**SOURCE RECORDS**
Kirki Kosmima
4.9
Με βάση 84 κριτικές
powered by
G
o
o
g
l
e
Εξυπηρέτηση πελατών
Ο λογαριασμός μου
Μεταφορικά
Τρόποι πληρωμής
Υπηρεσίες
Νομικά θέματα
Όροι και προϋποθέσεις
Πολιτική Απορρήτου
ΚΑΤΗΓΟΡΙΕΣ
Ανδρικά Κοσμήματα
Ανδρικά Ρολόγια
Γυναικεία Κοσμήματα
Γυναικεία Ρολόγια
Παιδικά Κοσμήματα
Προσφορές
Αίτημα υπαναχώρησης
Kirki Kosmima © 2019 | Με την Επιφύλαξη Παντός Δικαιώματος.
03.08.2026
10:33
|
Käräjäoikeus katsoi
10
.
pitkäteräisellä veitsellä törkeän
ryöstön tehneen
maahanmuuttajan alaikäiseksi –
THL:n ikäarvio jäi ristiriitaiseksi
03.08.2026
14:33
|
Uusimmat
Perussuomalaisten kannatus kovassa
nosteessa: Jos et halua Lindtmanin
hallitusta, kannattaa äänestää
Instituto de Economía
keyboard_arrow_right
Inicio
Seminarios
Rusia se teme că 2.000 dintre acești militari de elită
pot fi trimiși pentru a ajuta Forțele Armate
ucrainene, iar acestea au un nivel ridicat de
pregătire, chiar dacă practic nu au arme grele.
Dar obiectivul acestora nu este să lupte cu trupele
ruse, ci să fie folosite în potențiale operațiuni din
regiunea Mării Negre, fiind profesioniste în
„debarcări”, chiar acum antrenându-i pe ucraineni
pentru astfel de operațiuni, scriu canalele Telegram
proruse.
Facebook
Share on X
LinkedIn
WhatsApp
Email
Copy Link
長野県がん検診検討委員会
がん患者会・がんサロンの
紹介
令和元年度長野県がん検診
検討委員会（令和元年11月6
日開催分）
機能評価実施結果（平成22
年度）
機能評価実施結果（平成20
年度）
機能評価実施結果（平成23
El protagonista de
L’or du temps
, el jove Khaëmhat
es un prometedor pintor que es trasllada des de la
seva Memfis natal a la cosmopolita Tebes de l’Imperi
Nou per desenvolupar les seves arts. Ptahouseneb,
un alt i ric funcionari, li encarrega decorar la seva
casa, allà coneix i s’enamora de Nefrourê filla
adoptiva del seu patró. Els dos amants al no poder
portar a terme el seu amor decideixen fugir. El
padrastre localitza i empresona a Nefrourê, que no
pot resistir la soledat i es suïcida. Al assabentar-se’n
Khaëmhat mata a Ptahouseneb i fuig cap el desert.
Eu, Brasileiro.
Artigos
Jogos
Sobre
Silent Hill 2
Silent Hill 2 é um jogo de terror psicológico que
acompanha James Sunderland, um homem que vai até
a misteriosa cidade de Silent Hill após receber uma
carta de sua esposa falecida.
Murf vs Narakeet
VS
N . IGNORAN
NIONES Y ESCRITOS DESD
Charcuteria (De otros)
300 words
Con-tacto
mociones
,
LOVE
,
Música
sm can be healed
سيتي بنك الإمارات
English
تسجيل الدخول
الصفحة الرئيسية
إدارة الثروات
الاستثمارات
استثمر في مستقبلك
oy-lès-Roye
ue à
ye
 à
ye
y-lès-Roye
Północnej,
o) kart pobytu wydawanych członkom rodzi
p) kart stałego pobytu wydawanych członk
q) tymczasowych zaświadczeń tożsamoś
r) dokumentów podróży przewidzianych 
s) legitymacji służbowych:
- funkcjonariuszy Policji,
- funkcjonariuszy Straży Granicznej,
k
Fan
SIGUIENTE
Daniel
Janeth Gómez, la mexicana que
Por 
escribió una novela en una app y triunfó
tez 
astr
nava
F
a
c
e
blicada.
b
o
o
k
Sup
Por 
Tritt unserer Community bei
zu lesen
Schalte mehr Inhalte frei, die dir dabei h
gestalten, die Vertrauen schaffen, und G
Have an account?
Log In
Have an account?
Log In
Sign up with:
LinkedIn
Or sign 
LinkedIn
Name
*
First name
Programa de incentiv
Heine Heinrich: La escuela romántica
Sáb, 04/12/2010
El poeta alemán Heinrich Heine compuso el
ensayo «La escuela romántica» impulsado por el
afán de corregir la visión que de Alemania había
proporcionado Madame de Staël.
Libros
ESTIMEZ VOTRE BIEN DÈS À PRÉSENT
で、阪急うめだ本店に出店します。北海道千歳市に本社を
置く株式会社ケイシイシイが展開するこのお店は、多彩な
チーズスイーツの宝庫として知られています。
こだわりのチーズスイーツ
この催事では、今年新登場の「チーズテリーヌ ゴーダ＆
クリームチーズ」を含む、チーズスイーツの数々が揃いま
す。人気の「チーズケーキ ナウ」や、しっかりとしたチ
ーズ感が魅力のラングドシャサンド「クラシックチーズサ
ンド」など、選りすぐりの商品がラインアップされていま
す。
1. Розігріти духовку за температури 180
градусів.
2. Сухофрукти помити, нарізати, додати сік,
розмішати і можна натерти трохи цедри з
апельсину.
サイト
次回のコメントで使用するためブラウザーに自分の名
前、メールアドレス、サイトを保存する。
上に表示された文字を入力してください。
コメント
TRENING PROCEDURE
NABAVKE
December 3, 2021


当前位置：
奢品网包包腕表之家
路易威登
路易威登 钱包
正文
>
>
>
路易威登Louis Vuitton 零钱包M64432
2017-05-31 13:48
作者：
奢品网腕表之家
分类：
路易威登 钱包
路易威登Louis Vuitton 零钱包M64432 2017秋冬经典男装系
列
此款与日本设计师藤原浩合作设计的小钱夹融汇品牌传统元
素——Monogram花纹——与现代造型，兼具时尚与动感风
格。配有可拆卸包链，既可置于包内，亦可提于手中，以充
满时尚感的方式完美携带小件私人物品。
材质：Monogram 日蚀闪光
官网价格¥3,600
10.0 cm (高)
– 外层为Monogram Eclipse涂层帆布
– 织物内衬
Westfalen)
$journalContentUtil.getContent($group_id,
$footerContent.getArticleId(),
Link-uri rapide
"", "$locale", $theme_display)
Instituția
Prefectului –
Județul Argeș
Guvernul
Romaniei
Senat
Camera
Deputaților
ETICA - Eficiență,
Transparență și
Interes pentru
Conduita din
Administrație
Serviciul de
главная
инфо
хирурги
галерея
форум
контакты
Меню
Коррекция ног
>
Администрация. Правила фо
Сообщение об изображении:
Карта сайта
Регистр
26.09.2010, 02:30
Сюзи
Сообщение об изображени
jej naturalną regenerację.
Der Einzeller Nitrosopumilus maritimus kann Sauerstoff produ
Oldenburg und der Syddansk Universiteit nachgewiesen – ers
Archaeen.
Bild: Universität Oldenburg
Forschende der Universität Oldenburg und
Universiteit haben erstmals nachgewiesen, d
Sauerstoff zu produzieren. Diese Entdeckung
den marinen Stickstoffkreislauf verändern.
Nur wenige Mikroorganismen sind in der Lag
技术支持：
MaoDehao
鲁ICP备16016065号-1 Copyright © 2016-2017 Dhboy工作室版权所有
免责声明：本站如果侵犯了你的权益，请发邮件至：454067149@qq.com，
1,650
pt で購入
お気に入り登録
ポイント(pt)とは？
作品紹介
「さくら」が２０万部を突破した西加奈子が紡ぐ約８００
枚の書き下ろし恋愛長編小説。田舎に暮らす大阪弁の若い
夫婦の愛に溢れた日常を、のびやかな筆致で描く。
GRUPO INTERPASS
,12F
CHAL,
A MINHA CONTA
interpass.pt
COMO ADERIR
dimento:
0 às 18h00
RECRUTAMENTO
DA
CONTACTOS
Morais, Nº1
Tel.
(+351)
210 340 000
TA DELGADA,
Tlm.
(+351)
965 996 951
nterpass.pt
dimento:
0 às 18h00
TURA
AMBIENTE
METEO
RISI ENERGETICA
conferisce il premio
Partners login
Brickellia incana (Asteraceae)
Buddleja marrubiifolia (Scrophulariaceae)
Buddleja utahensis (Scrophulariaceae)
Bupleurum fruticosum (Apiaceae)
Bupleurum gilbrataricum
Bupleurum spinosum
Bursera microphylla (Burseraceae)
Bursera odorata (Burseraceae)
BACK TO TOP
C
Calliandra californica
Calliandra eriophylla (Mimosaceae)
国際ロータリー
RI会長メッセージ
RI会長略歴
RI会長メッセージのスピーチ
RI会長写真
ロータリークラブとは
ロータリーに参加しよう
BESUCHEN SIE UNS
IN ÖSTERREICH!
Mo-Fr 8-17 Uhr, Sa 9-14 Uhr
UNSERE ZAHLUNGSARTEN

**INSTRUCTIONS TO FOLLOW**
From the data above, output exactly the lines between the one containing "N . IGNORAN" and the one containing "2. Сухофрукти помити, нарізати, додати", counting both of them.

**OUTPUT FOR THIS TASK**
N . IGNORAN
NIONES Y ESCRITOS DESD
Charcuteria (De otros)
300 words
Con-tacto
mociones
,
LOVE
,
Música
sm can be healed
سيتي بنك الإمارات
English
تسجيل الدخول
الصفحة الرئيسية
إدارة الثروات
الاستثمارات
استثمر في مستقبلك
oy-lès-Roye
ue à
ye
 à
ye
y-lès-Roye
Północnej,
o) kart pobytu wydawanych członkom rodzi
p) kart stałego pobytu wydawanych członk
q) tymczasowych zaświadczeń tożsamoś
r) dokumentów podróży przewidzianych 
s) legitymacji służbowych:
- funkcjonariuszy Policji,
- funkcjonariuszy Straży Granicznej,
k
Fan
SIGUIENTE
Daniel
Janeth Gómez, la mexicana que
Por 
escribió una novela en una app y triunfó
tez 
astr
nava
F
a
c
e
blicada.
b
o
o
k
Sup
Por 
Tritt unserer Community bei
zu lesen
Schalte mehr Inhalte frei, die dir dabei h
gestalten, die Vertrauen schaffen, und G
Have an account?
Log In
Have an account?
Log In
Sign up with:
LinkedIn
Or sign 
LinkedIn
Name
*
First name
Programa de incentiv
Heine Heinrich: La escuela romántica
Sáb, 04/12/2010
El poeta alemán Heinrich Heine compuso el
ensayo «La escuela romántica» impulsado por el
afán de corregir la visión que de Alemania había
proporcionado Madame de Staël.
Libros
ESTIMEZ VOTRE BIEN DÈS À PRÉSENT
で、阪急うめだ本店に出店します。北海道千歳市に本社を
置く株式会社ケイシイシイが展開するこのお店は、多彩な
チーズスイーツの宝庫として知られています。
こだわりのチーズスイーツ
この催事では、今年新登場の「チーズテリーヌ ゴーダ＆
クリームチーズ」を含む、チーズスイーツの数々が揃いま
す。人気の「チーズケーキ ナウ」や、しっかりとしたチ
ーズ感が魅力のラングドシャサンド「クラシックチーズサ
ンド」など、選りすぐりの商品がラインアップされていま
す。
1. Розігріти духовку за температури 180
градусів.
2. Сухофрукти помити, нарізати, додати сік,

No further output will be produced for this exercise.